The evidence is clear: police officers have no place in public schools. In Chicago, more than 200 Chicago Police officers are assigned to the so-called “School Resource Officer” program. But rather than providing “resources” to students, this $33,000,000 program staffs police at predominantly Black and brown schools —police who have been shown to abuse and criminalize young people of color, including when kids are just acting like kids. 

Police do not provide school “resources” when they shove a child down the stairs and drag her through her school halls, or when they Taser and beat children with batons for violating school rules regarding cell phones. The harm to students who experience police abuse in their schools – where they should feel safe and ready to learn – is simply enormous. Police in schools harm the entire school community. Students fear they could be the next person abused and harmed by police. And to make matters worse, even police officers with sustained civilian complaints against them and those who have repeatedly used force against children are staffed in our schools. Let that sink in. Police who have hurt kids are in schools throughout our City every day.

For all of these reasons, staffing school with police officers creates an environment that is not conducive to learning, development, or the safety they are ostensibly there to provide. 

Chicago’s use of police in schools reflects a bigger City problem: our leaders’ consistent choice to prioritize policing over other resources for Chicago’s schools. For many years, youth, advocates, and teachers in Chicago have been calling for the City to make a different choice. Those rallying cries have reached a fever pitch in response to the continued killings of Black and brown people by police. 

Black students and students with disabilities are disproportionately impacted by police being staffed in CPS schools. Black students in CPS are four times more likely to be subject to a Police Notification compared to white students in CPS. Students with disabilities make up only 15% of the CPS student body, but are the target of 30% of police incidents in schools. In a school system that primarily serves Black and brown students, the City’s leaders must respond to the youth’s demands not with political gamesmanship, but with a real vision toward ending the School Resource Officer program and providing our students with the developmentally-appropriate resources they deserve.

Mayor Lori Lightfoot and Chicago Public Schools Superintendent Janice Jackson both have stated that they intend to continue the agreement setting out the police-in-schools program. They claim that they want to give Local School Councils (LSCs) the power to decide whether or not an individual school will have a police officer on staff. But their focus on “local interests” fails to acknowledge that the City is responsible for ensuring the safety and security of its students. The LSCs are not legally liable for officer abuse and misconduct within schools – that liability rests with the City. And critically, the City retains most other decisions regarding safety policies. For example, the City would never allow an LSC to decide that students and teachers should be allowed to bring weapons to school. This issue is no different.

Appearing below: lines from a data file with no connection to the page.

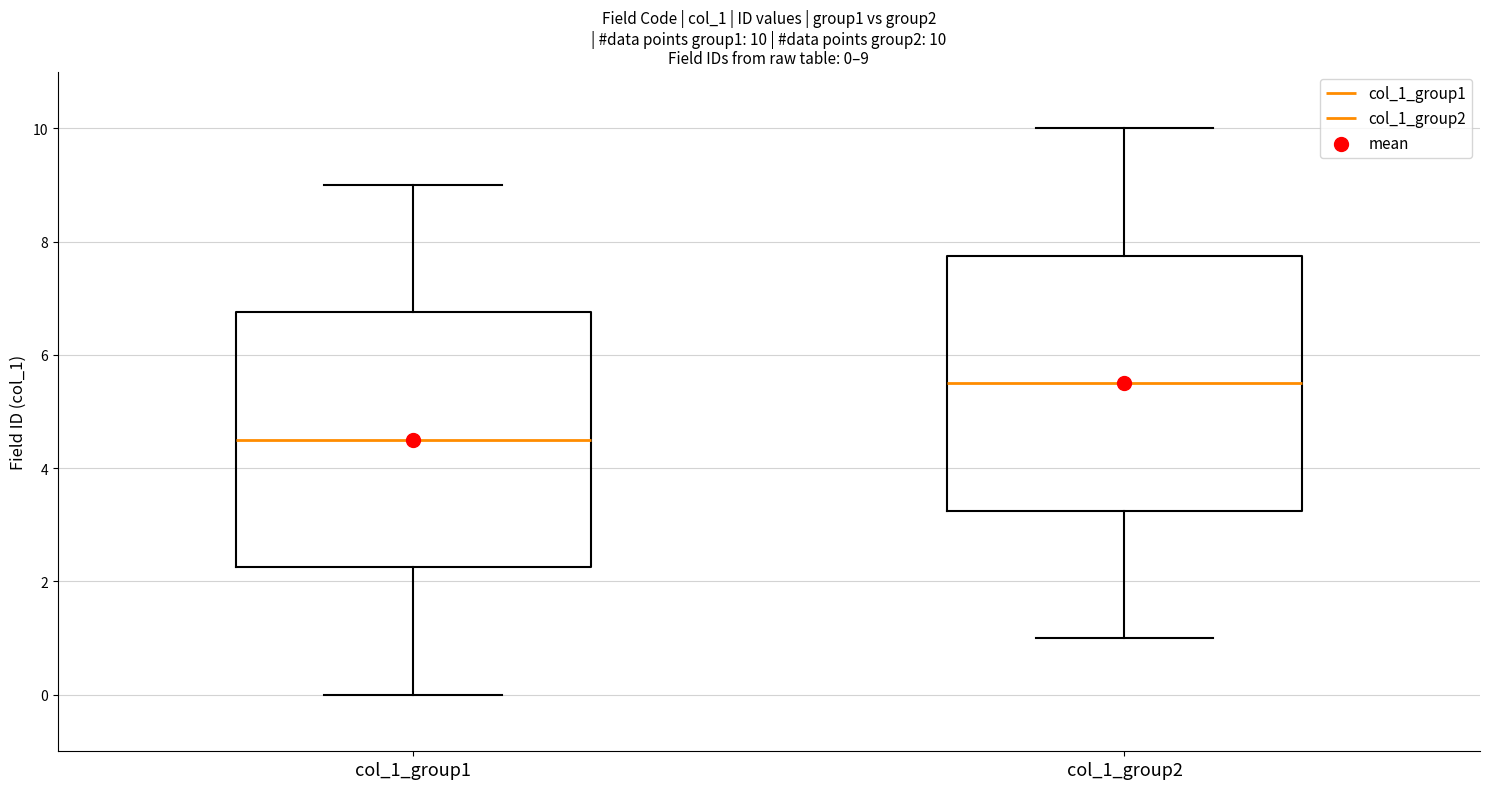

Which box's median line is the lowest?

col_1_group1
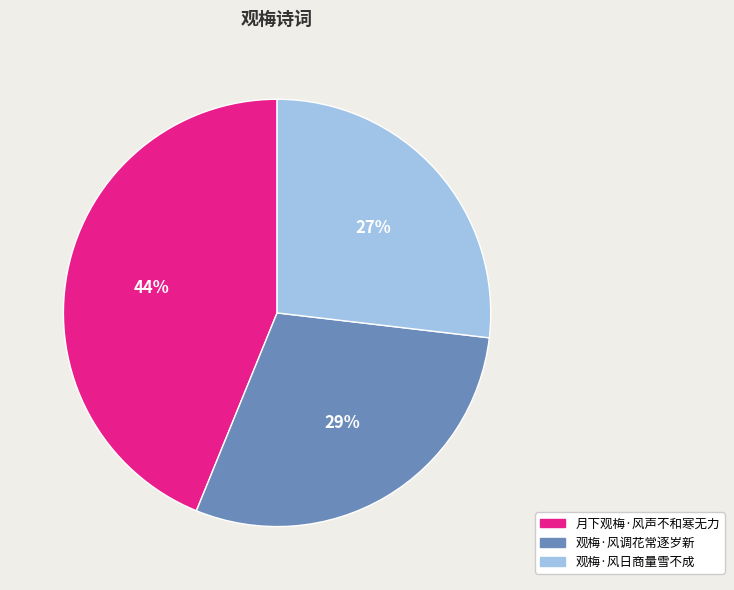

The 观梅·风日商量雪不成 slice represents 12% of the pie. True or false?

False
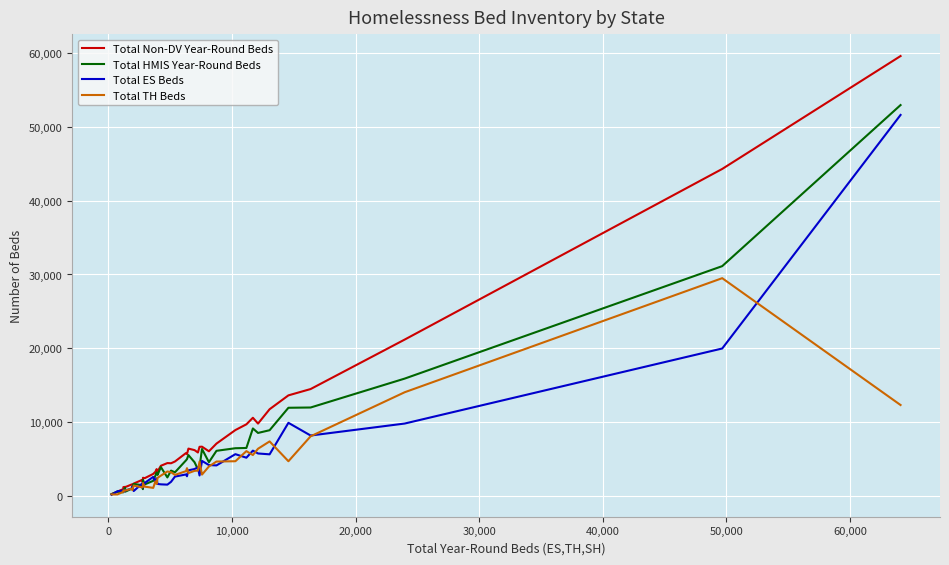

Which series has the largest range (max minus min)?

Total Non-DV Year-Round Beds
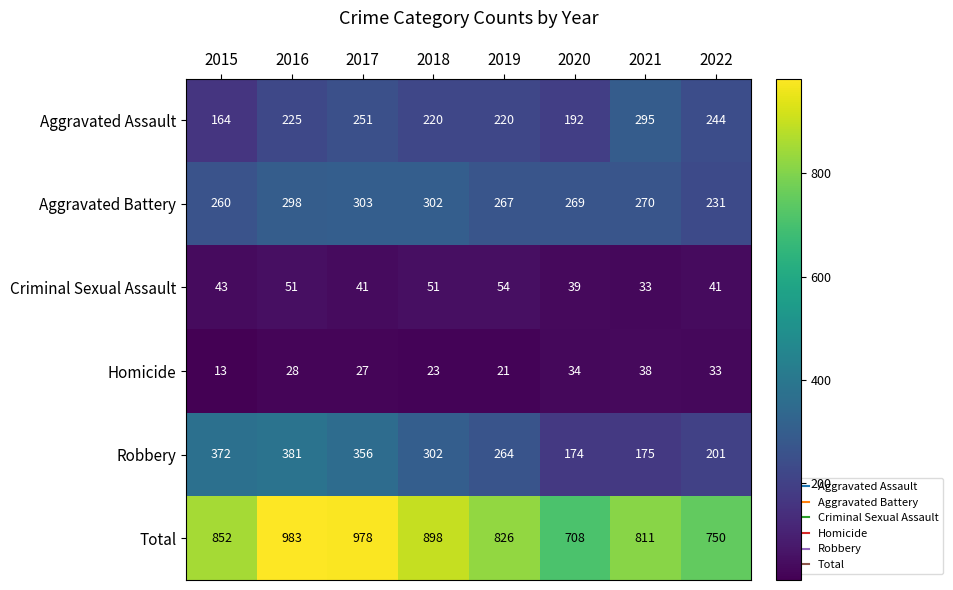

At 2015, list the series in order from smallest to largest.

Homicide, Criminal Sexual Assault, Aggravated Assault, Aggravated Battery, Robbery, Total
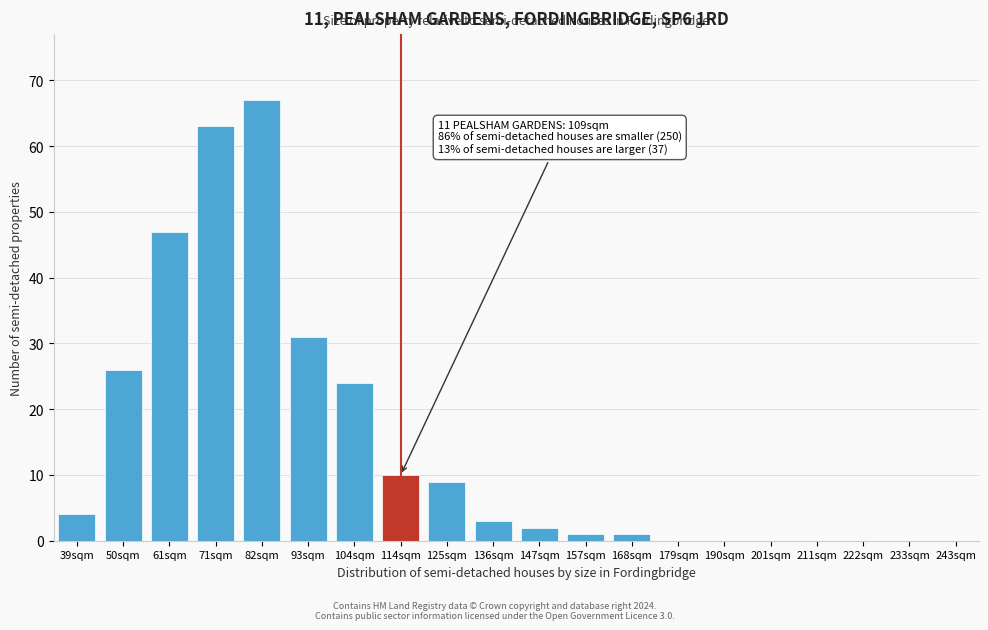

Reading right to left, transcribe all the data shown in this chart.

243sqm=0	233sqm=0	222sqm=0	211sqm=0	201sqm=0	190sqm=0	179sqm=0	168sqm=1	157sqm=1	147sqm=2	136sqm=3	125sqm=9	114sqm=10	104sqm=24	93sqm=31	82sqm=67	71sqm=63	61sqm=47	50sqm=26	39sqm=4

The City’s insistence that the removal of police from schools is decision for the LSCs must be called out for what it is – a political diversion tactic to avoid high level accountability for the harm to students from having police in schools. The Mayor, the Board of Education, and the City Council are attempting to avoid the political pressure of the current moment by passing the buck toward less accountable and less well-known bodies. But the LSCs are not able to decide whether they would like to staff a police officer, a counselor, a psychologist, or a social worker in their schools. They are not presented with the option of developmentally-appropriate resources to mentor students and mediate conflicts. In fact, the City has deprioritized those resources: In the 2017-2018 school year, Chicago Public Schools employed one psychologist per 1,760 students and one social worker per 1,238 students. CPS experiences similar shortages with regard to counselors, librarians, and nurses. As a result, rather than being presented with options, the LSCs are given an officer-or-nothing choice from the Board and City Hall. That is not local control. That is “take it or leave it.” The City has effectively abandoned its underserved school communities, and is now feigning concern over local control in the wake of political pressure.

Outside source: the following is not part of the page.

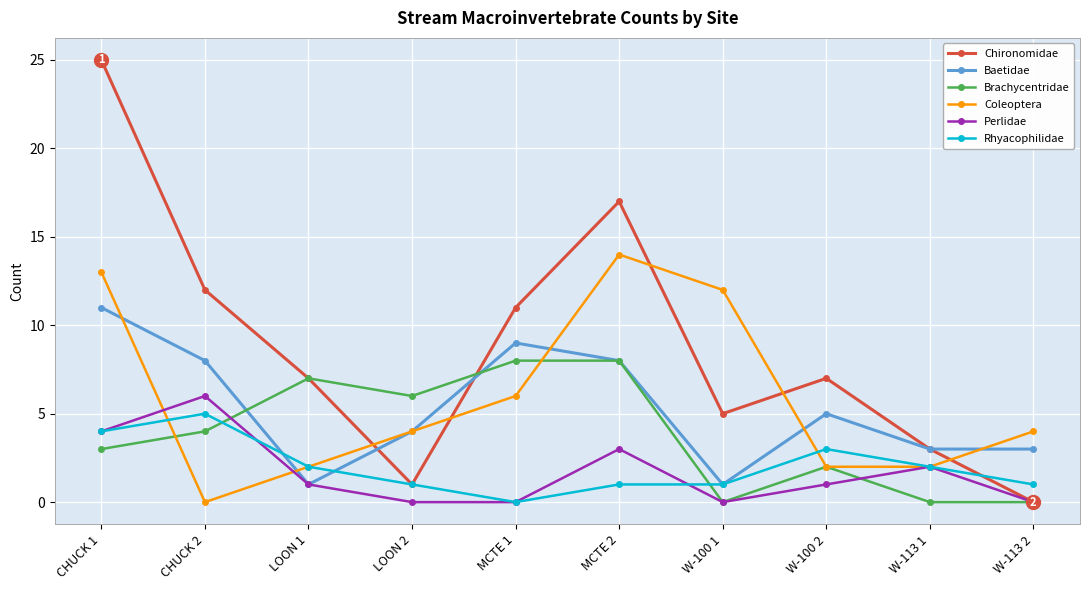

Where is the first local maximum for Baetidae?

MCTE 1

In her second Monitoring Report, the Monitor overseeing the CPD Consent Decree noted that CPD and CPS have failed to reform the police-in-schools program. In particular, CPD has failed to appropriately collaborate with CPS in selecting the police staffed at schools, and has failed to adopt appropriate selection criteria (including the Monitor’s repeated call to adopt an “excellent” disciplinary history requirement for police seeking to be staffed in schools). But even if the City adopted stronger selection criteria for police in schools, the data they’d be pulling from would be incomplete: as the DOJ noted in its 2017 report, very few complaints against police are sustained through our current investigatory bodies, and there are massive barriers to even filing a complaint in the first place. 

The Consent Decree is a mandatory court order signed by a federal judge, and the CPD has missed more than 70% of deadlines. These missed deadlines are not just related to the police-in-schools program itself, but also related aspects of policing that make their way into the schoolhouse when police officers are brought on staff: CPD has failed to comply with court-ordered use of force reforms, accountability and transparency improvements, and officer wellness programs. Our City has a duty to keep students safe, and staffing Chicago Police Officers in schools is a dereliction of that duty. Our political leaders must take bold and decisive action now to end this program and appropriately support schools with actual resources.